With the Department of Labor’s release of its proposed conflicts of interest rule and recent court cases involving fiduciary duties, fiduciary responsibilities are getting a lot of attention. If you are a fiduciary for your company’s retirement plan, now is a good time to review what your role is and make sure you are meeting your obligations.
In our recent Employee Benefit Plan Benchmarking Survey, Aronson asked retirement plan sponsors about their governance practices, specifically whether they use an outside advisor and if they have a 401(k) committee. Not surprisingly, 80% of respondents indicated they did use an outside advisor, and 71% of those met at least annually. However, only 44% of respondents reported having a 401(k) committee.
Best Practice: The plan sponsor should establish a committee that meets regularly to discuss topics of importance to the plan, including a review of the investment options, investment performance and fees. Meetings should be held no less than annually, but semi-annual or even quarterly meetings can keep the importance of the plan at the forefront.

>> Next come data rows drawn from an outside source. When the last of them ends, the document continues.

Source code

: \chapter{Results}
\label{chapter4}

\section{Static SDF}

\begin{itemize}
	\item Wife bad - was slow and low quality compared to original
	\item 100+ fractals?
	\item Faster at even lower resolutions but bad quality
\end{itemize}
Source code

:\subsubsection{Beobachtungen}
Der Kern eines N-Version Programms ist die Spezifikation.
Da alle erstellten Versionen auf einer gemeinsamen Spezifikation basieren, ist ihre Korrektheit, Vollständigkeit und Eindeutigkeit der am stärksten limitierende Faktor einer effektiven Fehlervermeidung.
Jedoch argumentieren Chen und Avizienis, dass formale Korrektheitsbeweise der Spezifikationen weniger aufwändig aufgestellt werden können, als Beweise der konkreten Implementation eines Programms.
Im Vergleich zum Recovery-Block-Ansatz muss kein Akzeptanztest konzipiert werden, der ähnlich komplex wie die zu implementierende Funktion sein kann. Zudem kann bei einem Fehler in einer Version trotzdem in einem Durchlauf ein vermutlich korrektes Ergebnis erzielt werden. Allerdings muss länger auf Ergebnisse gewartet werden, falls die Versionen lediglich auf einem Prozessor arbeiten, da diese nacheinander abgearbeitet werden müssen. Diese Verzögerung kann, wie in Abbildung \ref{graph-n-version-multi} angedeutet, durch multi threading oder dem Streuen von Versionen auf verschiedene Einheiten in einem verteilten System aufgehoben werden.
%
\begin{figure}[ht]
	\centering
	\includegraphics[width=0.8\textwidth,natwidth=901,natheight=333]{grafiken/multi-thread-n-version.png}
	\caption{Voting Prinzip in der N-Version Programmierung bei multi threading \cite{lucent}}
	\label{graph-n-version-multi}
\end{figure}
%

Meetings that involve a discussion of the investments should include an outside investment advisor if investment expertise is not found on the committee. The committee should make changes to underperforming funds where appropriate and monitor investment fees. Keep minutes of these meetings that include the information reviewed and any fiduciary decisions made.
Fiduciaries must act prudently and manage plan assets solely in the interest of the plan’s participants and beneficiaries. With the heightened attention being focused on fiduciaries, it is important that those in this role understand their responsibilities. Many organizations offer fiduciary training, and it would be best practice for such training to be provided to members of the retirement plan committee.